Alongside it, the azulejo asserts itself as the second great covering. The figurative blue-and-white panels, narrative and monumental, converse with the woodcarving and complete iconographic programmes of enormous density. This combination of gold and blue became one of the most recognisable signatures of Portuguese religious heritage.
The Joanine Baroque and the cycle of Brazilian gold
The reign of King João V (1707-1750) marks the apogee of the style. The gold and diamonds of Brazil financed patronage on a grand scale and opened Portugal to the direct influence of Rome. From this period comes the Joanine Baroque, a collective name for several currents that coexisted in the country. The greatest monument is the Convent of Mafra, designed by the German-born architect João Frederico Ludovice and raised between 1717 and 1730 — at once palace, basilica and monastery, with its basilica in polychrome marbles and a carillon of European fame.
The originality of the Portuguese Baroque lies not in structural rupture, but in the capacity to transform the interior of the temple into a total space, where architecture, sculpture, woodcarving and azulejo merge into a single sensory experience.

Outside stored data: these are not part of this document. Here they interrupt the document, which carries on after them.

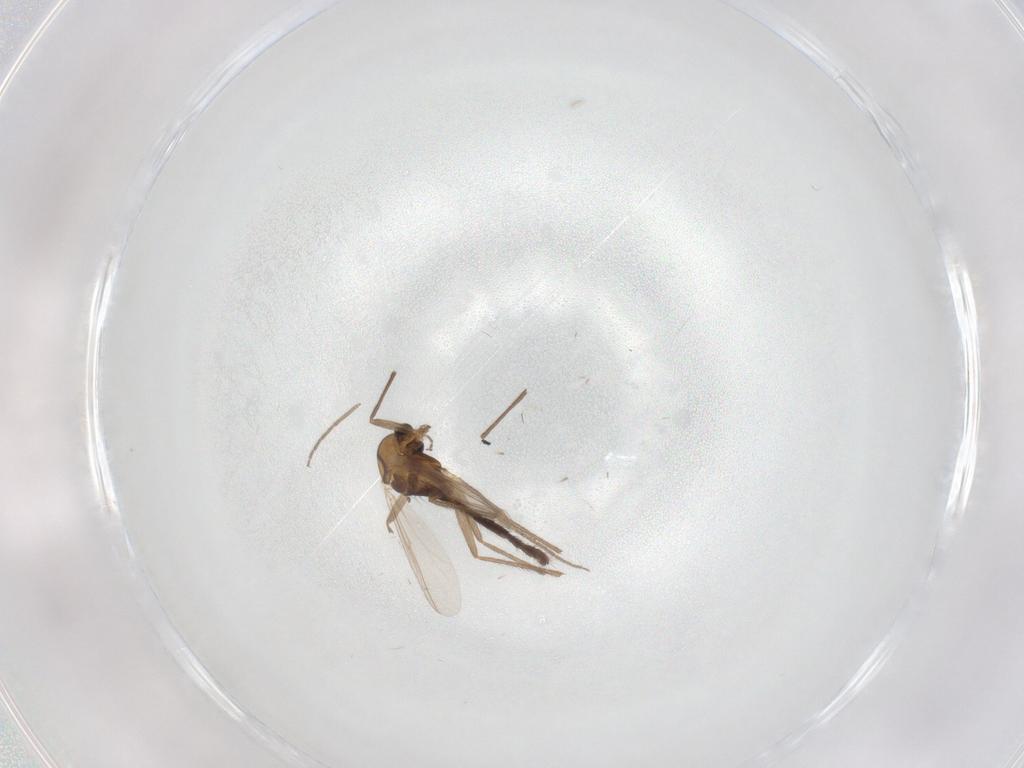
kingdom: Animalia
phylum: Arthropoda
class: Insecta
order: Diptera
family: Chironomidae
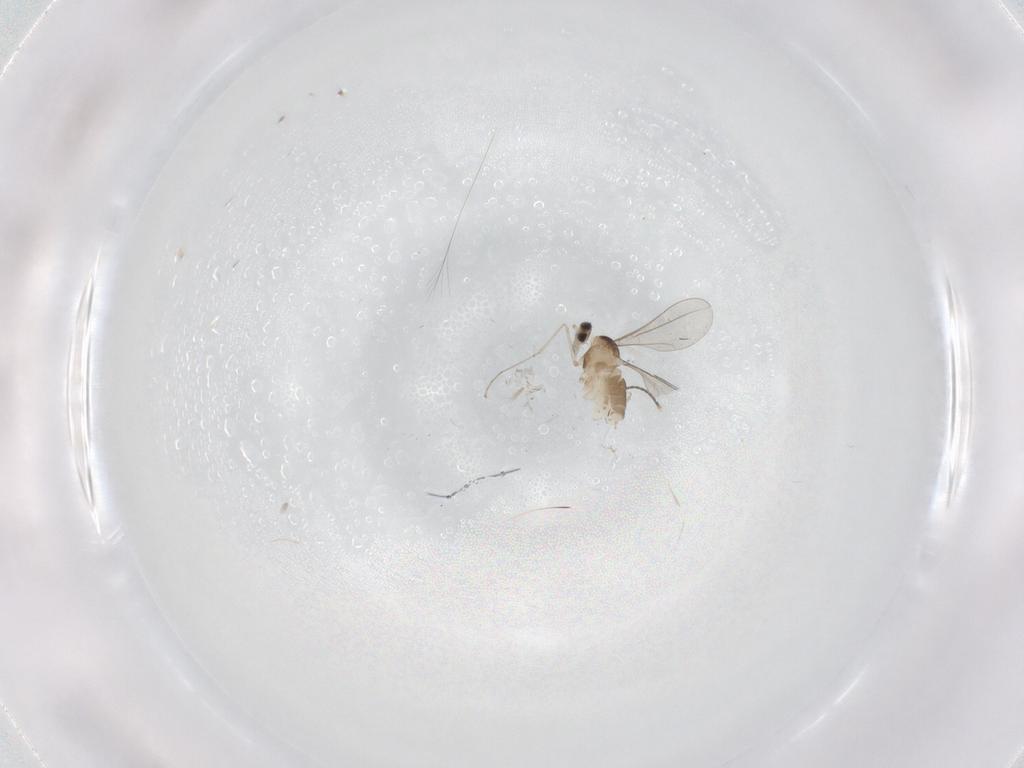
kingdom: Animalia
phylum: Arthropoda
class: Insecta
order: Diptera
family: Cecidomyiidae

In the North, the Italian Nicolau Nasoni introduced a more dynamic plasticity. His masterpiece, the Clérigos Church and Tower in Porto, with the church’s elliptical plan and the tallest bell tower in the country, shows how the Baroque could also conquer the city and the exterior.
From the Rococo to the twilight of the style
In the mid-eighteenth century, the Baroque evolved into a lighter and more asymmetrical register. The Rococo in Portugal, with its epicentre in Braga and in the work of André Soares, found expression in shellwork, volutes and a more graceful decoration, before neoclassical taste and Pombaline rationality imposed new references. Even so, the Baroque legacy remains structuring in the Portuguese landscape: from the parish churches of the interior to the great sanctuaries, it is the style that most densely populates the territory with woodcarving, azulejo and architecture in the service of faith and of the representation of power.

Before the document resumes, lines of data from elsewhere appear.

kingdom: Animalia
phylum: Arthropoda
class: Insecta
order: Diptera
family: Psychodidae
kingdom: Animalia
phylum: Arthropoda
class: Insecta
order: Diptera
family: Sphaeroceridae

Frequently asked questions
- What sets the Portuguese Baroque apart from other European Baroques?
- Instead of the plastic exuberance of the curved Italian or German façades, the Portuguese Baroque favoured interior richness: complete coverings of gilded woodcarving and of blue-and-white azulejo over often sober architectural structures, heirs to the Mannerist Plain Style.
- What is the Joanine Baroque?
- It is the golden age of the Baroque in Portugal, associated with the reign of King João V (1707-1750) and financed by the gold and diamonds of Brazil. It is marked by monumental decorative schemes and by the influence of Roman art, visible at Mafra and in the Chapel of St John the Baptist at São Roque.
- Who were the main architects of the Portuguese Baroque?
- Outstanding among them are João Frederico Ludovice, designer of the Convent of Mafra; the Italian Nicolau Nasoni, active in Porto and author of the Clérigos Tower; and André Soares, a leading figure of the Braga Rococo.